Hoodia Gordoni, a popular supplement used for appetite suppression, and is derived from a cactus-like bush leaf native to southern Africa. Although initially isolated by Pfizer in the 1970s, research was discontinued due to liver toxicity found in early research studies. Despite these reports, this is a common ingredient in dietary supplements such as Slim-Citi, Trim Spa X32 and Ephedrine-P57.
Zalestrim is another top selling supplement composed of green tea and Black Cohosh, which are described above as known sources of potential hepatotoxicity[44-48]. It also contains Dong Quai, which increases prothrombin time and thereby increases bleeding risk.

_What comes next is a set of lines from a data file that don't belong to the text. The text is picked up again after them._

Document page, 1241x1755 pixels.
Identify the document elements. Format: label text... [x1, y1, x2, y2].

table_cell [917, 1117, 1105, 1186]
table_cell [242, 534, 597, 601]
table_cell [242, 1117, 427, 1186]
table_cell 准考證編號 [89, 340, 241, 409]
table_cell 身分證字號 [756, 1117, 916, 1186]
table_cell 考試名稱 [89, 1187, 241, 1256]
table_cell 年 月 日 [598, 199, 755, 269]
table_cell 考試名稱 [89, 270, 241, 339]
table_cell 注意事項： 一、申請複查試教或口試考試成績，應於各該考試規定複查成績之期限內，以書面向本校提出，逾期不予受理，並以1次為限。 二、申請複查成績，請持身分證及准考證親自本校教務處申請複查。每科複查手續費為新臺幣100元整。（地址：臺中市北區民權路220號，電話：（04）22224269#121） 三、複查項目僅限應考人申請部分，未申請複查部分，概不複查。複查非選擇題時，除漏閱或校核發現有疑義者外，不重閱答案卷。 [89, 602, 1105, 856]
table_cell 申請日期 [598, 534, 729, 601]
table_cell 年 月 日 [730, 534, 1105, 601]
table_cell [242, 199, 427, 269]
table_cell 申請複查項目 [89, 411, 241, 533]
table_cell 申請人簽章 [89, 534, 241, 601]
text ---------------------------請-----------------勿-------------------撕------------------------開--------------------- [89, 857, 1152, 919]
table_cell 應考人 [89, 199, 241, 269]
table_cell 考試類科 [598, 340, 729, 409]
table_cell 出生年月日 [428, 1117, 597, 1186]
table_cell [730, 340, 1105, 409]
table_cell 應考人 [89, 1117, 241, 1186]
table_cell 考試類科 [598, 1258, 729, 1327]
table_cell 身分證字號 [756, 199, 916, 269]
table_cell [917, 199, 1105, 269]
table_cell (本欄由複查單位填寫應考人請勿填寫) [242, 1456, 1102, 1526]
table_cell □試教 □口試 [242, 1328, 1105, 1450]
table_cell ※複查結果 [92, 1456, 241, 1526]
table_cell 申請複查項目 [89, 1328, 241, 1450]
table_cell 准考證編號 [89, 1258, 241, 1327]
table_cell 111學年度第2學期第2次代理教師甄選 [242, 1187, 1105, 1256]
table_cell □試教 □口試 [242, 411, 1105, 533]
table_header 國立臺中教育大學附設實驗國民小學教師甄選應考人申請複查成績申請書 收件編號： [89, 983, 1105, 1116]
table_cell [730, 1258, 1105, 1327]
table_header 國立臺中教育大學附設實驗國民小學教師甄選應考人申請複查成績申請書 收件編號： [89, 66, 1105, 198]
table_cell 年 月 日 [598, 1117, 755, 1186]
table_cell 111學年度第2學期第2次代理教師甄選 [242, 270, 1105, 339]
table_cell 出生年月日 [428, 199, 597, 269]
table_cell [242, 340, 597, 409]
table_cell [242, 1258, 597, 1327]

In summary, this case series and review of the literature highlight the potential hepatotoxicity of commonly used herbal supplements including Hydroxycut. Due to their loose regulation in the current drug marketplace, oversight of their use by physicians and regulators alike remains poor. Those supplements with potential liver toxicity are summarized in Tables 2 and 3, although further investigation is needed to better clarify the mechanisms and patterns of injury, and inform policy makers on those ingredients which require more vigorous regulation. The use of supplements is frequently not queried by physicians, and may not be reported in the same manner as prescription drugs by patients. As such, it is advisable that physicians ask specifically about the use of non-prescription drugs and supplements, warn patients with known liver disease about the potential consequences of their use, and to query patients specifically about possible supplement exposure in cases of acute or chronic liver injury. Increased attention to this issue by physicians and regulatory agencies may lead to more successful efforts to decrease the burden of drug-associated liver injury in the U.S.